=== Source extract ===

Showing posts with label Grief. Show all posts
Showing posts with label Grief. Show all posts

28 April 2008

Bobby, John Mark and Henri

I’ve been following John Mark’s and Bobby’s blogs concerning their divorces, and the web of emotions, of questions, of theology, and of ministry in which they find themselves.

I hurt for my wounded friends. You can look through about the last month’s worth of blogs for their respective stories (see http://www.stoned-campbelldisciple.blogspot.com/ and http://www.johnmarkhicks.wordpress.com/). They each refer to several books they have found helpful. I’ll venture another to the list: If you haven’t read Henri Nouwen’s The Wounded Healer, you should. It ought to be required reading for every Bible and religion major and every seminarian. I think I’ve read it, or in it, about a half-dozen times in the last ten years. I plan to reread it again tonight. Thankfully the day is over, or coming to an end, when ministers were almost universally larger than life pedestal dwellers. To acknowledge the reality that both brokenness and the movement of God’s grace are the warp and woof of ministry is not only healthy for the ‘minister’ but for the rest of us as well. If we do not minister as wounded healers, if we do not minister out of our brokenness and sustained by God’s healing, then pray tell, how else will we minister? And if we as a church will not acknowledge the movement of God’s grace among our broken ‘ministers’, then how will a broken world take seriously the gospel we proclaim? At this point, Henri Nouwen has something to say to us. And I know that out of their experiences John Mark and Bobby will have a good word for us.

=== Provided material ===

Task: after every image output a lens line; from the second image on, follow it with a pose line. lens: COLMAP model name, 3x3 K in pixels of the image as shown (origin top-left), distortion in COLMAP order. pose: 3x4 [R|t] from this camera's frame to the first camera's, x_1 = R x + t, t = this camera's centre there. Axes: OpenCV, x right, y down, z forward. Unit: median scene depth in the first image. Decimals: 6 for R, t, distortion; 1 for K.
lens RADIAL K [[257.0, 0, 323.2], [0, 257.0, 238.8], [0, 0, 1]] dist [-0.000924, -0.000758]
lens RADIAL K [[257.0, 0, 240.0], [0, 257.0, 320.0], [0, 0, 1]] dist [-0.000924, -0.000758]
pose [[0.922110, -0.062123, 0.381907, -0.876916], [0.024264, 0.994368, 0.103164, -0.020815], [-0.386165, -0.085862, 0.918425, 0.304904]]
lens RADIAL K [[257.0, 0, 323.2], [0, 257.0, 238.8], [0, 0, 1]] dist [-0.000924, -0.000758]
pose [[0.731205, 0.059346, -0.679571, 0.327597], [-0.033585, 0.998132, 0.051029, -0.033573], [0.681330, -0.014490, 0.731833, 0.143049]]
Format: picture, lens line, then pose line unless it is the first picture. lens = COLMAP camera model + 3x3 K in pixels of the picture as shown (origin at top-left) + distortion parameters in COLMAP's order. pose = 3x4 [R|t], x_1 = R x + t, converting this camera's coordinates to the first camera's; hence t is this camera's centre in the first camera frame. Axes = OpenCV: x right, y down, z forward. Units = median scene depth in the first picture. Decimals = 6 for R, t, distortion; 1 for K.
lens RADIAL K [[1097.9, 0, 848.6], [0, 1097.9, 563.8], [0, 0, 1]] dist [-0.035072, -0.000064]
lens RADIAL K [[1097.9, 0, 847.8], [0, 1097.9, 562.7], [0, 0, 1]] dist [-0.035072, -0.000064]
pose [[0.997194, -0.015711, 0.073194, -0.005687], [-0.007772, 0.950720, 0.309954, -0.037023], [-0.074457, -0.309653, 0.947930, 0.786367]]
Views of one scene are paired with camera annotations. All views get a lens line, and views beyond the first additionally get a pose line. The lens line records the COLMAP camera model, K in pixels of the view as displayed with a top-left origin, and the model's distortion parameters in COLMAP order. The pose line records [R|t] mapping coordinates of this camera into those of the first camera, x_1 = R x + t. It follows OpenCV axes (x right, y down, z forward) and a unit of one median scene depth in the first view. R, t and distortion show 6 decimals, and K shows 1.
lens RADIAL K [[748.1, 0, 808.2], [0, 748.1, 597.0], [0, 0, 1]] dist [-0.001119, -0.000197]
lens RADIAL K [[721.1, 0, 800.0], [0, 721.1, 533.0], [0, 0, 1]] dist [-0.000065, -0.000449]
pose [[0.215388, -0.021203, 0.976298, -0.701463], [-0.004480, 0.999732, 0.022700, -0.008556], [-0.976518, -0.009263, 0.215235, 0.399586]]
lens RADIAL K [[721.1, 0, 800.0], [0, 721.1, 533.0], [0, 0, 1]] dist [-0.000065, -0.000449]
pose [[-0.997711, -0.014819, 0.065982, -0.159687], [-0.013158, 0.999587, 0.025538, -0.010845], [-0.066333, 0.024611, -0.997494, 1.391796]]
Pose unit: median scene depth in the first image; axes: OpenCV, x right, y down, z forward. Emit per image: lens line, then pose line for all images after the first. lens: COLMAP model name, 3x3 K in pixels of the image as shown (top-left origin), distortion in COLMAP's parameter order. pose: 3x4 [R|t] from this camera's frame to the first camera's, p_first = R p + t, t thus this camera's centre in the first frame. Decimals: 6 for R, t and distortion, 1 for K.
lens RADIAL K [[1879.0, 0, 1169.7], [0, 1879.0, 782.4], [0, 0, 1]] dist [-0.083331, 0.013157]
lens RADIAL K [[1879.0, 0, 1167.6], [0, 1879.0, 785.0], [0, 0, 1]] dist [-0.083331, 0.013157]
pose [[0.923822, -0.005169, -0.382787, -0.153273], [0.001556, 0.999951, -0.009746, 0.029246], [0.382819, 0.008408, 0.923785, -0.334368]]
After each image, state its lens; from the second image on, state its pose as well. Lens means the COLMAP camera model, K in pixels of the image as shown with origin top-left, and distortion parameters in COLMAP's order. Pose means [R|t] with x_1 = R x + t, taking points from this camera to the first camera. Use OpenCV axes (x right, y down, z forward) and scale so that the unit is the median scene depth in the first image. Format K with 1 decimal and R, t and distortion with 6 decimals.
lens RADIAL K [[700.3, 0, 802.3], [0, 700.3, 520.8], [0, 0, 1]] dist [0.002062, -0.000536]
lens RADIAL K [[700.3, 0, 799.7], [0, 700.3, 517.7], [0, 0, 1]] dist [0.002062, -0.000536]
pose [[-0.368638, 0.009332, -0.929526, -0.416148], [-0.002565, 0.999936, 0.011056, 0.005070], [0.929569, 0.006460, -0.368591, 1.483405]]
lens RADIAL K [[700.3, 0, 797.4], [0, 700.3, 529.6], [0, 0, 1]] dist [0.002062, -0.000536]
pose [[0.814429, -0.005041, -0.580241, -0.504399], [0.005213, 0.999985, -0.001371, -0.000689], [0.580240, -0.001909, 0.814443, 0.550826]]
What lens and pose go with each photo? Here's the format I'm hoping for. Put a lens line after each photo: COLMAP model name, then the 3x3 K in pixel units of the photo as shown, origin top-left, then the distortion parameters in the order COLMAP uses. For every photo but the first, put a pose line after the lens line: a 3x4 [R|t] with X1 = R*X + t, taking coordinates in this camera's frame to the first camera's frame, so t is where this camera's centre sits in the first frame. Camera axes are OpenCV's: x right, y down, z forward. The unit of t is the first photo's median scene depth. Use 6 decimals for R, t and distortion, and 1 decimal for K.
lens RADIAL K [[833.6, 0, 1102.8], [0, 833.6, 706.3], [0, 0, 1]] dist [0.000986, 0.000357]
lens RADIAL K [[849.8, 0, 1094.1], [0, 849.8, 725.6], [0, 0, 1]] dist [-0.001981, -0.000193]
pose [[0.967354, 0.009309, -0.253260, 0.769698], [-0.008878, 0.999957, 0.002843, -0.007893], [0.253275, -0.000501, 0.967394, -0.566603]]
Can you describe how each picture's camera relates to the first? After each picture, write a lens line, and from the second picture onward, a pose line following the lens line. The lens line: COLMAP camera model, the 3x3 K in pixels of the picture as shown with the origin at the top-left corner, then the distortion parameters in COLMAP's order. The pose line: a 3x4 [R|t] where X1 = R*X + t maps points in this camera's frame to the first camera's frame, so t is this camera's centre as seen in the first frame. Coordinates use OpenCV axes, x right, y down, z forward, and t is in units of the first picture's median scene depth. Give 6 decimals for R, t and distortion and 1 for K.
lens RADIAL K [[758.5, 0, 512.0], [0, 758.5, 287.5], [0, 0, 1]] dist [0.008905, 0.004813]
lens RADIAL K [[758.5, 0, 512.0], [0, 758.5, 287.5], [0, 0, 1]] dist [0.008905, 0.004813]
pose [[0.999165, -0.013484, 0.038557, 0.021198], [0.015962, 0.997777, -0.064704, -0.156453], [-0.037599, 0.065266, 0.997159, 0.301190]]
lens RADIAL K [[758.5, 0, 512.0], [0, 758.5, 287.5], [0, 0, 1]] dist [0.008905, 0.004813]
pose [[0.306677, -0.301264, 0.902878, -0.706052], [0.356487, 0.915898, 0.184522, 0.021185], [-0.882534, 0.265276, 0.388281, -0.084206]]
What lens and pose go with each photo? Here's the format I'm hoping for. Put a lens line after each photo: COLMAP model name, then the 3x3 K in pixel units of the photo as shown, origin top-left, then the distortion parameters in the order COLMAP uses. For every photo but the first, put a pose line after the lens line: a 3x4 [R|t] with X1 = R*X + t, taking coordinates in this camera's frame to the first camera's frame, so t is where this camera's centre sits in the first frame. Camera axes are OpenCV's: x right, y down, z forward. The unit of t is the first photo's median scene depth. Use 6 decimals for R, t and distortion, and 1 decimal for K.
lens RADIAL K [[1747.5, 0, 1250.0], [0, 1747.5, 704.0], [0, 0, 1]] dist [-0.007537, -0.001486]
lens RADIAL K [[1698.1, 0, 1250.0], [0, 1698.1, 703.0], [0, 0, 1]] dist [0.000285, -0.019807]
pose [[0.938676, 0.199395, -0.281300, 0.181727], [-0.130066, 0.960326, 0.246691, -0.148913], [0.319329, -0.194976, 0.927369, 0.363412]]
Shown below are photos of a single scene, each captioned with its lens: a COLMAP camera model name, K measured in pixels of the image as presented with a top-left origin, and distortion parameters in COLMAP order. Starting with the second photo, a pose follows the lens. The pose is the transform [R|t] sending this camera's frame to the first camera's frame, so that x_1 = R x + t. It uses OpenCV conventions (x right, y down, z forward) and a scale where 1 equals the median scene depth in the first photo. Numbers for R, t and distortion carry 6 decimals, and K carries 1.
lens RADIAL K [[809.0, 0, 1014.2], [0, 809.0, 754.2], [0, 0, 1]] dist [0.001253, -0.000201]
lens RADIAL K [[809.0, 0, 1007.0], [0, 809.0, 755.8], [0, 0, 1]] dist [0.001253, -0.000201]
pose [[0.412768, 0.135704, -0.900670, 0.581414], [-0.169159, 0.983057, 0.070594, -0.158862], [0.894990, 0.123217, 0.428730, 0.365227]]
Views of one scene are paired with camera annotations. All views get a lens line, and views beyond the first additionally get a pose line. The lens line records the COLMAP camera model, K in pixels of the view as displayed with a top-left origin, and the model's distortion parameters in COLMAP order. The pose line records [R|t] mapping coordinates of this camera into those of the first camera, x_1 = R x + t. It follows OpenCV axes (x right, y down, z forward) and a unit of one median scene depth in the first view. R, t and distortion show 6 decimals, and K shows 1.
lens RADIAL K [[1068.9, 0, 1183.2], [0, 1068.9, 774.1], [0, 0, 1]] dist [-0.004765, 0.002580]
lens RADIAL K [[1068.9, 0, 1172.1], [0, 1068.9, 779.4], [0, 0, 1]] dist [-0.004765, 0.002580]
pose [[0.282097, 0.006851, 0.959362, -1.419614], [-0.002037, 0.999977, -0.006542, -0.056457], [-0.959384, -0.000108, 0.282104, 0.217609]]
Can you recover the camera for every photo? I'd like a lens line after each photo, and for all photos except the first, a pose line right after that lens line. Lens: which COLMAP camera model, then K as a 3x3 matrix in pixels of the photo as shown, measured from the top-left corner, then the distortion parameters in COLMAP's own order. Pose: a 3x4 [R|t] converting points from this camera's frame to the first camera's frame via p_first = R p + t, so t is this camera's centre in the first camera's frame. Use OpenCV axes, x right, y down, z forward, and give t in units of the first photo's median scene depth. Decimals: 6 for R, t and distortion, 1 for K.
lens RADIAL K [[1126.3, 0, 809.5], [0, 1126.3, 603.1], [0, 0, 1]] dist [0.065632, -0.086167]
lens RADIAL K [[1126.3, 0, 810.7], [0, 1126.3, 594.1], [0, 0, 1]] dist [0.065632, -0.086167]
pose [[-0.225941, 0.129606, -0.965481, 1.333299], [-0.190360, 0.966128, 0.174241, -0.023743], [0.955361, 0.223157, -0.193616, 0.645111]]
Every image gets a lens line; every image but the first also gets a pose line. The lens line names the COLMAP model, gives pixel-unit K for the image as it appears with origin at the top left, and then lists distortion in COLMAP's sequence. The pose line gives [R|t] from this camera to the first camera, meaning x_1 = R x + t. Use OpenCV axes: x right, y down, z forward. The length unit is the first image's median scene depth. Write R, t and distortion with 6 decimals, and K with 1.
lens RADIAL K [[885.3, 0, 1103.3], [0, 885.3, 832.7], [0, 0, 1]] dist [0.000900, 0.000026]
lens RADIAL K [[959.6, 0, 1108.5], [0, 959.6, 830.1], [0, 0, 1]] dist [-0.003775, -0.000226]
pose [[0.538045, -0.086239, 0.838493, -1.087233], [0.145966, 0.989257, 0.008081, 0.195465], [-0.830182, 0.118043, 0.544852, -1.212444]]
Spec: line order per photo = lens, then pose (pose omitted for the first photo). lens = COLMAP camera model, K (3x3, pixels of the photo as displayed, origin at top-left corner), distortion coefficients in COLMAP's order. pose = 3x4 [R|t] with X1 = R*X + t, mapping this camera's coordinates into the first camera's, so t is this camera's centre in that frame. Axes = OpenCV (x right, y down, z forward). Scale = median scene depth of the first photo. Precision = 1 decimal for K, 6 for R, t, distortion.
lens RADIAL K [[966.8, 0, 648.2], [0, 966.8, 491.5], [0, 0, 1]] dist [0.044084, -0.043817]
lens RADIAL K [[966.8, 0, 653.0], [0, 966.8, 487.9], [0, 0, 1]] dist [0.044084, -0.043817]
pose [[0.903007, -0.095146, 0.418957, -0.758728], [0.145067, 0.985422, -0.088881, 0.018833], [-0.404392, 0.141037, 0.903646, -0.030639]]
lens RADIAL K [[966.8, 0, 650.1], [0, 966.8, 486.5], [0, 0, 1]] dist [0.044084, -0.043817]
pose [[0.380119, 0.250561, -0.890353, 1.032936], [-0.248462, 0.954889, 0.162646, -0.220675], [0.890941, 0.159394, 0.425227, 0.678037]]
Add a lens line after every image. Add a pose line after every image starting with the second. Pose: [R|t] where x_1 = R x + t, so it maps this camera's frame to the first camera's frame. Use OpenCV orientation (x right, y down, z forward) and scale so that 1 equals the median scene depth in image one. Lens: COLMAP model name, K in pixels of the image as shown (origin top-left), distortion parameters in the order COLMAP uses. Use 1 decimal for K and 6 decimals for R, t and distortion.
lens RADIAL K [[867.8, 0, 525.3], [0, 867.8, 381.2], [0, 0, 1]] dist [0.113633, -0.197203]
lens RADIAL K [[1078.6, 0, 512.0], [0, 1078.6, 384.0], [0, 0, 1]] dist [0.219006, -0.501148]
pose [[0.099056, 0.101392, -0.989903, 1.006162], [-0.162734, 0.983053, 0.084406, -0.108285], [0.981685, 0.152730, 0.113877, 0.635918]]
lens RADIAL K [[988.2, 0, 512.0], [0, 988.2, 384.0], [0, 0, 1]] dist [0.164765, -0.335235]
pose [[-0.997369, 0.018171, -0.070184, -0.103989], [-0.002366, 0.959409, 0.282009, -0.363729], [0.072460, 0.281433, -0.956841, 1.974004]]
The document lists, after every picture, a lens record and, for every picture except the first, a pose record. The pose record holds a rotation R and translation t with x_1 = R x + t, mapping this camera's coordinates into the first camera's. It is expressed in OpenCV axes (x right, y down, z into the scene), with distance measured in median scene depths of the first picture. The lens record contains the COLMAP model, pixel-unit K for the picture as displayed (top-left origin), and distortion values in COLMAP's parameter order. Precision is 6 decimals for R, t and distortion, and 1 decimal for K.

===

Requirement A:
Reproduce the passage of the blog post word for word, beginning at the words "I’ve been following" and stopping after the words "they find themselves.".
Requirement B:
According to the blog post, what things make up the "web" in which John Mark and Bobby find themselves? List every one.
The items above were taken from a separate source and have no connection to the blog post.

Answer section A:
I’ve been following John Mark’s and Bobby’s blogs concerning their divorces, and the web of emotions, of questions, of theology, and of ministry in which they find themselves.

Answer section B:
Emotions, questions, theology, and ministry.